Collected data entries:
Segment Open

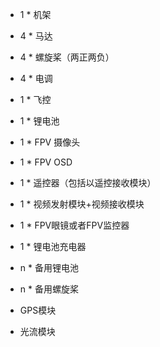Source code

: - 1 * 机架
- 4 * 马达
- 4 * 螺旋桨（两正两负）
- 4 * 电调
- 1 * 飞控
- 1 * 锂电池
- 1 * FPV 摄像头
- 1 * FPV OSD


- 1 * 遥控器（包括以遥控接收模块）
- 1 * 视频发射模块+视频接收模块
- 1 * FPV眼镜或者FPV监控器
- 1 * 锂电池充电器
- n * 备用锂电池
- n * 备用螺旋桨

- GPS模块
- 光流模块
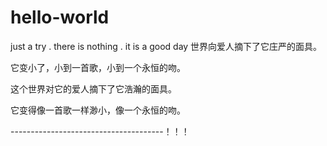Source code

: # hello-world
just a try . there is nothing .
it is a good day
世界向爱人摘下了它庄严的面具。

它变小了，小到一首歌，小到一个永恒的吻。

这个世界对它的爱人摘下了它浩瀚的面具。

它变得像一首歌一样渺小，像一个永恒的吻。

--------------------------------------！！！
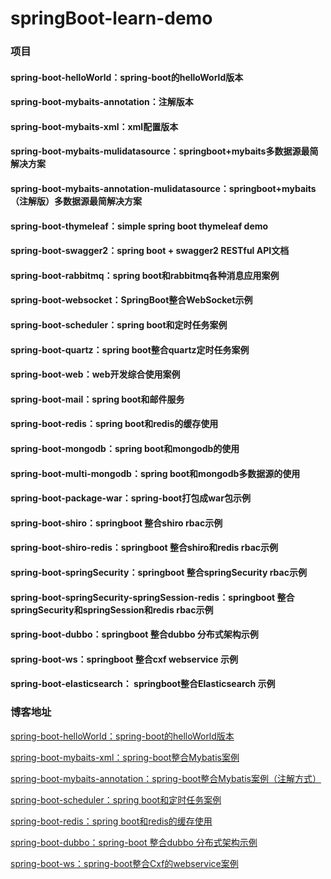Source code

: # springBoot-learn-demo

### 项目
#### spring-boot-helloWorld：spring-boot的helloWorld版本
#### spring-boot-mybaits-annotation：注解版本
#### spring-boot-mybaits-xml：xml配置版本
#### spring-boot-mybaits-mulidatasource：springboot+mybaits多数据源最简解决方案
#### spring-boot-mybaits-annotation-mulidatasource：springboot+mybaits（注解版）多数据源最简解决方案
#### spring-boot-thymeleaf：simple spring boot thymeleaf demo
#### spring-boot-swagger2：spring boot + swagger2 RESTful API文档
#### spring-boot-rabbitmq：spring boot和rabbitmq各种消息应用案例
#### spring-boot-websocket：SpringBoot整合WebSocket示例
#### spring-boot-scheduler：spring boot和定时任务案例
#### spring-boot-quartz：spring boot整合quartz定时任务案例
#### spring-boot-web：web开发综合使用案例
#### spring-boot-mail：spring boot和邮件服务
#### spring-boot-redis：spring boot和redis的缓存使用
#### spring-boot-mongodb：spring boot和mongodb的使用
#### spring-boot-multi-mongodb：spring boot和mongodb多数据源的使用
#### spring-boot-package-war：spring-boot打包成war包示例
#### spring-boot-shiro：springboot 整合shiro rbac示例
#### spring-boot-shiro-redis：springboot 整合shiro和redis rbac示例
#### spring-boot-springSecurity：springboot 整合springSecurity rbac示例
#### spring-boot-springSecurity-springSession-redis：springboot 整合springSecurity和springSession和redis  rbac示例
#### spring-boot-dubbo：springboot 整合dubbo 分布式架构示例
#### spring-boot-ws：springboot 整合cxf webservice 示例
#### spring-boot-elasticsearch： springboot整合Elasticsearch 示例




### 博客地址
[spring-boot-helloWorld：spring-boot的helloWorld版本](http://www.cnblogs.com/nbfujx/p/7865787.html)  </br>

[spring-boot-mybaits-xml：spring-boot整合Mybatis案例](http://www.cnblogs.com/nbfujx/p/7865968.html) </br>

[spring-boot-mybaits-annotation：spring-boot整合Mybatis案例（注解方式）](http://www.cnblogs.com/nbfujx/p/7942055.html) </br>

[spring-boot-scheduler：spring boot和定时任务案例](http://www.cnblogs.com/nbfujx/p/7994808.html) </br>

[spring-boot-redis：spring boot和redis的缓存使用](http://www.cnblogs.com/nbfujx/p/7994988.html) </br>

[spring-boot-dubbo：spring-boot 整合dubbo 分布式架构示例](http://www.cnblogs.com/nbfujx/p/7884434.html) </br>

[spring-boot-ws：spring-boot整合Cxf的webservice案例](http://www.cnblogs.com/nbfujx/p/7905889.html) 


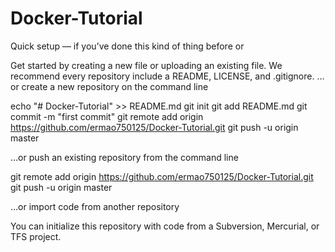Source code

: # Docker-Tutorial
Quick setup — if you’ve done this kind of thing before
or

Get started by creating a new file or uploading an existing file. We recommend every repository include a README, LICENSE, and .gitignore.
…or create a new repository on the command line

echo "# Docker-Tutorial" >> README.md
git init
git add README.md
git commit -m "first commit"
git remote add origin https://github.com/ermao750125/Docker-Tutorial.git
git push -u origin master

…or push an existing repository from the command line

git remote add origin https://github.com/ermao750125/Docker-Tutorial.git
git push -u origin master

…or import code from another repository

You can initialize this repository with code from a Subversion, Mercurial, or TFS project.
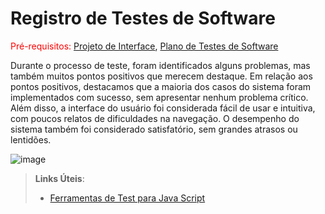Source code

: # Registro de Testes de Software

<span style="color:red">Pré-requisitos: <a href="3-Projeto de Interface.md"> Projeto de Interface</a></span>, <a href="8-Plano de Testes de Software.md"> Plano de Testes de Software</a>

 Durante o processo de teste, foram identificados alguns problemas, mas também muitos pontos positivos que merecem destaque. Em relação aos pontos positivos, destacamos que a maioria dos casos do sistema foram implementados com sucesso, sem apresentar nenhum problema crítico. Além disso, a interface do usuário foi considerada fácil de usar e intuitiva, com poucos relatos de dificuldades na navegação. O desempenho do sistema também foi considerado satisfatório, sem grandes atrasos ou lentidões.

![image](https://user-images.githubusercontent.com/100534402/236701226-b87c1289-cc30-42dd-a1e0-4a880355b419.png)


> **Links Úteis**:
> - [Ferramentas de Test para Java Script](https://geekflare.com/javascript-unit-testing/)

Segment Closed
Segment Open

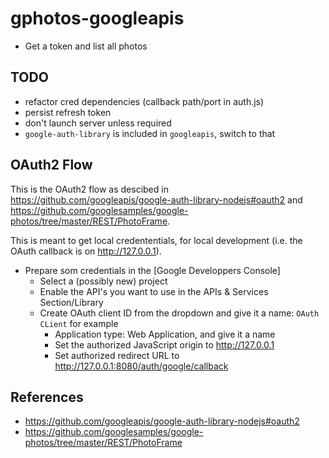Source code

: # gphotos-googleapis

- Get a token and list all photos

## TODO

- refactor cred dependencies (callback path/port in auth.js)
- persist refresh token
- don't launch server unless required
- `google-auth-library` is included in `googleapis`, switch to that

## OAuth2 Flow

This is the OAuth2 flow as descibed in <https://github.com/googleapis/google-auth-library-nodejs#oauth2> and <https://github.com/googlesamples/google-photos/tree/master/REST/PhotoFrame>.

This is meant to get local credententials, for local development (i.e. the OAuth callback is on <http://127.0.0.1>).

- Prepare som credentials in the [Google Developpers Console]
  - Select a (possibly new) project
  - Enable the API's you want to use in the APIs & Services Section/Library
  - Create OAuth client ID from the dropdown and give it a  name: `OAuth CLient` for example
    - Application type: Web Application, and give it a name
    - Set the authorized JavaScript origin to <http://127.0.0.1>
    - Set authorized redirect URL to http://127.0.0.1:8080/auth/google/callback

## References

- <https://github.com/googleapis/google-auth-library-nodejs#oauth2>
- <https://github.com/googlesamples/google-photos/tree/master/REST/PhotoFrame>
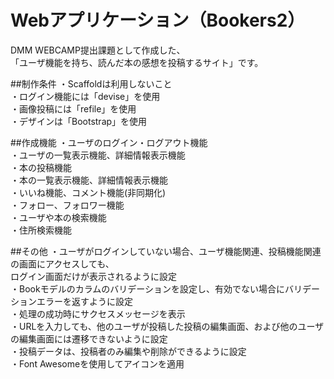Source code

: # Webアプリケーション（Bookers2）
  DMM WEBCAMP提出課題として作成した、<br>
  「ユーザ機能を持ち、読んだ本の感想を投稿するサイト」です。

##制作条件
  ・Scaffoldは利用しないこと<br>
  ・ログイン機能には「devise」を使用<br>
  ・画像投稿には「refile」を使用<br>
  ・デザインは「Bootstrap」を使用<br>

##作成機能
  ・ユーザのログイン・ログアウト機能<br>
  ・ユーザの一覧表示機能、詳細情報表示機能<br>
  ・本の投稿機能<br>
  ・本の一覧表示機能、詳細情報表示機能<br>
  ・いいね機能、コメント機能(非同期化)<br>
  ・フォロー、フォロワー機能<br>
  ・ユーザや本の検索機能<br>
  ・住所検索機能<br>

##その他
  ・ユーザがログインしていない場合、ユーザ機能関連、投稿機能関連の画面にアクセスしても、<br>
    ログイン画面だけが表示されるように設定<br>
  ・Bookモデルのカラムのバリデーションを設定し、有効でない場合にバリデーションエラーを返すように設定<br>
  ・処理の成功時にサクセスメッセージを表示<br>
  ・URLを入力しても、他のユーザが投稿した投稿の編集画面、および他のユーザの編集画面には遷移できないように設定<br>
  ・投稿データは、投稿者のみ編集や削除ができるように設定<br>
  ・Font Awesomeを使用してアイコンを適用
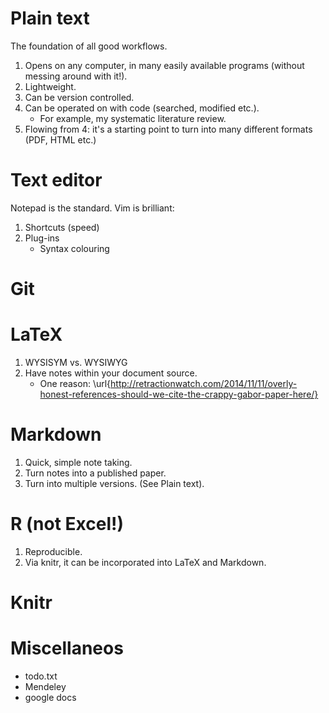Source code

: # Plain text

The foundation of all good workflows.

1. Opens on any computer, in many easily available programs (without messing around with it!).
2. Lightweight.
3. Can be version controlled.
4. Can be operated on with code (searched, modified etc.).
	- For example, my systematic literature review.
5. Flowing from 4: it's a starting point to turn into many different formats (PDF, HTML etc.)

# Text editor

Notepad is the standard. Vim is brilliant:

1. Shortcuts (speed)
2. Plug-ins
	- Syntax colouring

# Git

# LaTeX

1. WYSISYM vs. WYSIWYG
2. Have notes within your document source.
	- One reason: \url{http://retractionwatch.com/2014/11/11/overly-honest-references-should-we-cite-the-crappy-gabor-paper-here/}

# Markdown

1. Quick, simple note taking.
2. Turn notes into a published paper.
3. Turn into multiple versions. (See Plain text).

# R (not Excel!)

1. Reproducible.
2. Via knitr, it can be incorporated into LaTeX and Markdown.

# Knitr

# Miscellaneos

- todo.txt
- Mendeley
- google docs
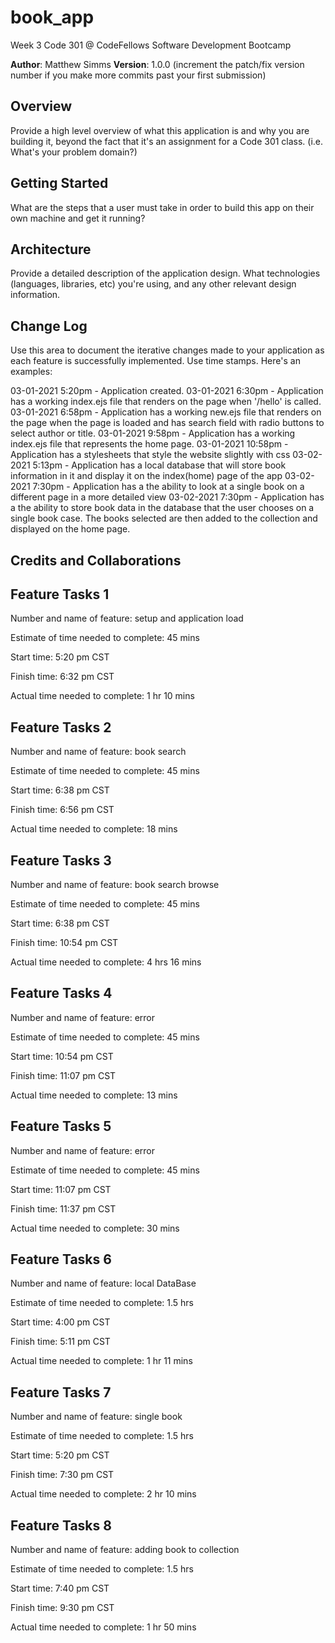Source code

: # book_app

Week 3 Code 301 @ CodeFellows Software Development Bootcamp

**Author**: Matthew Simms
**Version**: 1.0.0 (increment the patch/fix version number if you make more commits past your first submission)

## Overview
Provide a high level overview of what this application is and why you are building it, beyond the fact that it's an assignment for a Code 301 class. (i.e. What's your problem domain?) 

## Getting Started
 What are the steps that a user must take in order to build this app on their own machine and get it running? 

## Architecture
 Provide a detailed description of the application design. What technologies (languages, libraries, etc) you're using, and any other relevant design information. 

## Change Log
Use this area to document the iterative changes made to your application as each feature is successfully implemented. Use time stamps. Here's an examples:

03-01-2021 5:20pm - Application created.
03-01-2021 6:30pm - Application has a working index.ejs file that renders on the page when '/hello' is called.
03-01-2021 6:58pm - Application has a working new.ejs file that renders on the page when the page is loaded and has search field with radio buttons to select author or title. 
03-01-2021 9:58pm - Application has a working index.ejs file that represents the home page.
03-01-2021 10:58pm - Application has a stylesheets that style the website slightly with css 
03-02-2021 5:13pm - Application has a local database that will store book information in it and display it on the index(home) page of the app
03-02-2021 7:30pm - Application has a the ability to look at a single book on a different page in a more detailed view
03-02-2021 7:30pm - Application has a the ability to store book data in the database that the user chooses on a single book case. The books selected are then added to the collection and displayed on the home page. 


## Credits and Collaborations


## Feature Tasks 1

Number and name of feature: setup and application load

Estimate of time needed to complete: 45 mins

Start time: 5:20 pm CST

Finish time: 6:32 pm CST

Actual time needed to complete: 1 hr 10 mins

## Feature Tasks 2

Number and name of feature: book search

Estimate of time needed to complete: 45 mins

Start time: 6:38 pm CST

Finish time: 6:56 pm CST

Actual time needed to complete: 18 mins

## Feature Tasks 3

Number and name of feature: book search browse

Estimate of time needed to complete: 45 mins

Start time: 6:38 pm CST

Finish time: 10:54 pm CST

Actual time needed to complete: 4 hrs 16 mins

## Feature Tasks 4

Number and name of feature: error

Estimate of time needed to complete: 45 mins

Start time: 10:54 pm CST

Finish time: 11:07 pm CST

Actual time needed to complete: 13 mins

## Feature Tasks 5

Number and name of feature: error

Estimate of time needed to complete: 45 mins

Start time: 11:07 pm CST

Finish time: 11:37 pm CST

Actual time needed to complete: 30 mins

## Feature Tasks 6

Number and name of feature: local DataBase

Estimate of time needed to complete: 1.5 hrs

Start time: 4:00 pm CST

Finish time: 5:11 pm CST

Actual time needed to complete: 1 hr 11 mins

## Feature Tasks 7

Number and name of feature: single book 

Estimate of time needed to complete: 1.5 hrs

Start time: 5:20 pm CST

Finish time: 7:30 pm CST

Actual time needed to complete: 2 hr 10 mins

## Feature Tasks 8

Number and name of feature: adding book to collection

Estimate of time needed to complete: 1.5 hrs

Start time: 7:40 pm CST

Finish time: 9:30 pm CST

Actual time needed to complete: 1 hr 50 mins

Segment Closed
Segment Open

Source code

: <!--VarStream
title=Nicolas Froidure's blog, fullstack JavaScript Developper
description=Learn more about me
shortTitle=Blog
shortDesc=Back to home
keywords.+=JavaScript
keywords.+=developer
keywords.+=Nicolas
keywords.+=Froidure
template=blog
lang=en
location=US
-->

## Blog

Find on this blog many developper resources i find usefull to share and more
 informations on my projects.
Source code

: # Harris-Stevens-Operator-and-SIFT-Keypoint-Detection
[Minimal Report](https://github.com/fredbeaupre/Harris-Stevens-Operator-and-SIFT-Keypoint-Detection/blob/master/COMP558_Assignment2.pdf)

Segment Closed

#### About this exercise:
In the part of the data that opens with the line containing "Notepad is the" and closes with the line containing "# R (not Excel!)", change "Turn" to "Convert". Write out that part again with everything else left as it is.

#### Reply to the exercise:
Notepad is the standard. Vim is brilliant:

1. Shortcuts (speed)
2. Plug-ins
	- Syntax colouring

# Git

# LaTeX

1. WYSISYM vs. WYSIWYG
2. Have notes within your document source.
	- One reason: \url{http://retractionwatch.com/2014/11/11/overly-honest-references-should-we-cite-the-crappy-gabor-paper-here/}

# Markdown

1. Quick, simple note taking.
2. Convert notes into a published paper.
3. Convert into multiple versions. (See Plain text).

# R (not Excel!)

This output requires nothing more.